• INSTRUCTIONS FOR THE TASK:
Extract the lines from the first line through the line containing "que le CBD ne", inclusive, and reproduce them verbatim.

____________________

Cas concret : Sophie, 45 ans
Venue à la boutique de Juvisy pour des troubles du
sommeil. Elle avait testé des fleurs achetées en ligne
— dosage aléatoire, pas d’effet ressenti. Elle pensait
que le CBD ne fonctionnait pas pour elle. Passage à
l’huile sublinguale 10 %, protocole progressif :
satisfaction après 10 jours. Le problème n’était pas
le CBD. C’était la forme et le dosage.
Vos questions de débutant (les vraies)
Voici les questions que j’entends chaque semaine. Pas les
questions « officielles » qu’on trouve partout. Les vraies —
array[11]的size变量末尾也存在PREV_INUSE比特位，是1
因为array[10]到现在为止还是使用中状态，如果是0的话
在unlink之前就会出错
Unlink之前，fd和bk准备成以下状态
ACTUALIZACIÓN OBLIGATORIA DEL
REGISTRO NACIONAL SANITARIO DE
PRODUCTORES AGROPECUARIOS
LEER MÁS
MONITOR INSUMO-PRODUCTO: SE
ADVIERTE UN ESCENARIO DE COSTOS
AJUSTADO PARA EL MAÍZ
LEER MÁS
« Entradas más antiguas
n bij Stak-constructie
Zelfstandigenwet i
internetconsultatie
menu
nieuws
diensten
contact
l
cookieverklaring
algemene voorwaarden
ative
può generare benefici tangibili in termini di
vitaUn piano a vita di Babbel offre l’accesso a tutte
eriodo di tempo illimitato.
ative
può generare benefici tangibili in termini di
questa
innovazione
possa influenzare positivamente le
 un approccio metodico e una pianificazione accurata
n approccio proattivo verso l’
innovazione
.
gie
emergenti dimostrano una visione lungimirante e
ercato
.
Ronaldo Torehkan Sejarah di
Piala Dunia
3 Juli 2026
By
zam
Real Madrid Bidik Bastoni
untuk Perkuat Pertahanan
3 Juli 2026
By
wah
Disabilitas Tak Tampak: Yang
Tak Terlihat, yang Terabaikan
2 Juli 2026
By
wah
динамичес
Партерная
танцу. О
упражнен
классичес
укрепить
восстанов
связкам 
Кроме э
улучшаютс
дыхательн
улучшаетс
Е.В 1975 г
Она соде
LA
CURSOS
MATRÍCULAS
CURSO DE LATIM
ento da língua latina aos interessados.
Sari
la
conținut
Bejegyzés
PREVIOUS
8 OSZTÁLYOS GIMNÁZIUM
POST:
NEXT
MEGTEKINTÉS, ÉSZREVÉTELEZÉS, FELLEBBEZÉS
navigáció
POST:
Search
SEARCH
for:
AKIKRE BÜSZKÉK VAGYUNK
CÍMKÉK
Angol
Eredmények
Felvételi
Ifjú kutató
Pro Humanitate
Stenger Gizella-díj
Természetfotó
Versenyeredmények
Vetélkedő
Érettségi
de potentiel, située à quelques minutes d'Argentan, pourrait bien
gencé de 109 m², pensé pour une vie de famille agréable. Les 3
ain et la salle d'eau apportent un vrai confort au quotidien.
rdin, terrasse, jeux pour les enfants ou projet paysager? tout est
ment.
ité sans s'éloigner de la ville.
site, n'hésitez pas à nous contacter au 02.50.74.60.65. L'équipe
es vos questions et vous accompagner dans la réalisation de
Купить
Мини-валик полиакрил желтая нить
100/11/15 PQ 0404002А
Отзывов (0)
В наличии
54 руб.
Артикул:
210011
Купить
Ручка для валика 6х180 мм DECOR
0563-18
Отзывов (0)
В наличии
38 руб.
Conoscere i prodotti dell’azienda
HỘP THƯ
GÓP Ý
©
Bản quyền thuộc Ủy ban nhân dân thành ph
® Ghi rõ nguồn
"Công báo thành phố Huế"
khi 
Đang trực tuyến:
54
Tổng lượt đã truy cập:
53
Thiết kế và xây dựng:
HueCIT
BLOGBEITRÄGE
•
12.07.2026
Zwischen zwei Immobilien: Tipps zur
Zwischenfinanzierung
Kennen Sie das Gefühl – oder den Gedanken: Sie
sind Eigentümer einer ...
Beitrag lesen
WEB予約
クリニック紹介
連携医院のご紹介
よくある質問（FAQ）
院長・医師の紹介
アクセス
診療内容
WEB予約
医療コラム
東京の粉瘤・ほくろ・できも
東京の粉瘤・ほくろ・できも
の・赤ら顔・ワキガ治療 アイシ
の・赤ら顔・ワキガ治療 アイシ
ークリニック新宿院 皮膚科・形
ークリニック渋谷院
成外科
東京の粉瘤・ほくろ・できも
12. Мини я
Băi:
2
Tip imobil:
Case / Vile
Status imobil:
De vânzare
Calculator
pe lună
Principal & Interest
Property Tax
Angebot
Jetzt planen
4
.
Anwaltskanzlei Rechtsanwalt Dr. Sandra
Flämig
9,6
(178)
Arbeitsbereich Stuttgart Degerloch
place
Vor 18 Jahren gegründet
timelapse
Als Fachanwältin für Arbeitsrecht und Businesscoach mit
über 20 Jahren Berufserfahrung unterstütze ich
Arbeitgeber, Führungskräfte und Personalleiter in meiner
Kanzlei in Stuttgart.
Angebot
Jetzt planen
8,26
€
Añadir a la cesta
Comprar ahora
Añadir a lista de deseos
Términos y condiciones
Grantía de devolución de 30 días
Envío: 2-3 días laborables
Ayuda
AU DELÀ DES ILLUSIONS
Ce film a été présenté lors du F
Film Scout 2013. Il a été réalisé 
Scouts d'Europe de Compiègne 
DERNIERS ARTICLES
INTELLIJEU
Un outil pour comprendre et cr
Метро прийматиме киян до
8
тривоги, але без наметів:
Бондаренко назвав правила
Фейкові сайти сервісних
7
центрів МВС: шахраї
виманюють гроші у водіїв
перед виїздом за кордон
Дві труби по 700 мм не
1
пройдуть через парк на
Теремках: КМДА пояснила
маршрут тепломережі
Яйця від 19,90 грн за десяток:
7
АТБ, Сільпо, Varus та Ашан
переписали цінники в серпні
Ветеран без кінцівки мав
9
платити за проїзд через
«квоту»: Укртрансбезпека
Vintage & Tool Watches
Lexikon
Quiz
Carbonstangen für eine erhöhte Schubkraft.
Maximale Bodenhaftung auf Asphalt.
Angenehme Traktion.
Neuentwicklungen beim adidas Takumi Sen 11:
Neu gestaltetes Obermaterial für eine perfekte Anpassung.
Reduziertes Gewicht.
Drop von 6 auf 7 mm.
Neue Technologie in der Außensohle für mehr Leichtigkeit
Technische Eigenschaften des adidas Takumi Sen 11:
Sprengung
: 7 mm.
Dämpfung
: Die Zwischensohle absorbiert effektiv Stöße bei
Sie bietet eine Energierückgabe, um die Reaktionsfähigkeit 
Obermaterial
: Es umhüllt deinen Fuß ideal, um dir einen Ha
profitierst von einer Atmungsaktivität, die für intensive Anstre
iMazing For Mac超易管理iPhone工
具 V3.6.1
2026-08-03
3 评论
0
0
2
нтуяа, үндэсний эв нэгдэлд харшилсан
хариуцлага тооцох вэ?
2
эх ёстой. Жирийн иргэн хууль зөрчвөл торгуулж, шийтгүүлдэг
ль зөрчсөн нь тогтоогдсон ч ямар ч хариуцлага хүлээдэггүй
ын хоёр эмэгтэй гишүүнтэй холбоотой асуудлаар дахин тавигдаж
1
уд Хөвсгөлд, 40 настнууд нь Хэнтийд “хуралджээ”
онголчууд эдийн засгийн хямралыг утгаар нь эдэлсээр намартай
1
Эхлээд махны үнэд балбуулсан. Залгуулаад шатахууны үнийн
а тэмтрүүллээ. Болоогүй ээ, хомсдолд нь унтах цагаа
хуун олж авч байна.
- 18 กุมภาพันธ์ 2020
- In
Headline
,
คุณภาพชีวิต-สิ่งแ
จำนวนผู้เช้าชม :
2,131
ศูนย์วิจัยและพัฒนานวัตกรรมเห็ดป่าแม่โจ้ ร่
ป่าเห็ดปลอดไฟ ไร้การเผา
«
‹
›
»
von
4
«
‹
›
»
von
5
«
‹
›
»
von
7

____________________

• REPLY TO THE TASK:
Cas concret : Sophie, 45 ans
Venue à la boutique de Juvisy pour des troubles du
sommeil. Elle avait testé des fleurs achetées en ligne
— dosage aléatoire, pas d’effet ressenti. Elle pensait
que le CBD ne fonctionnait pas pour elle. Passage à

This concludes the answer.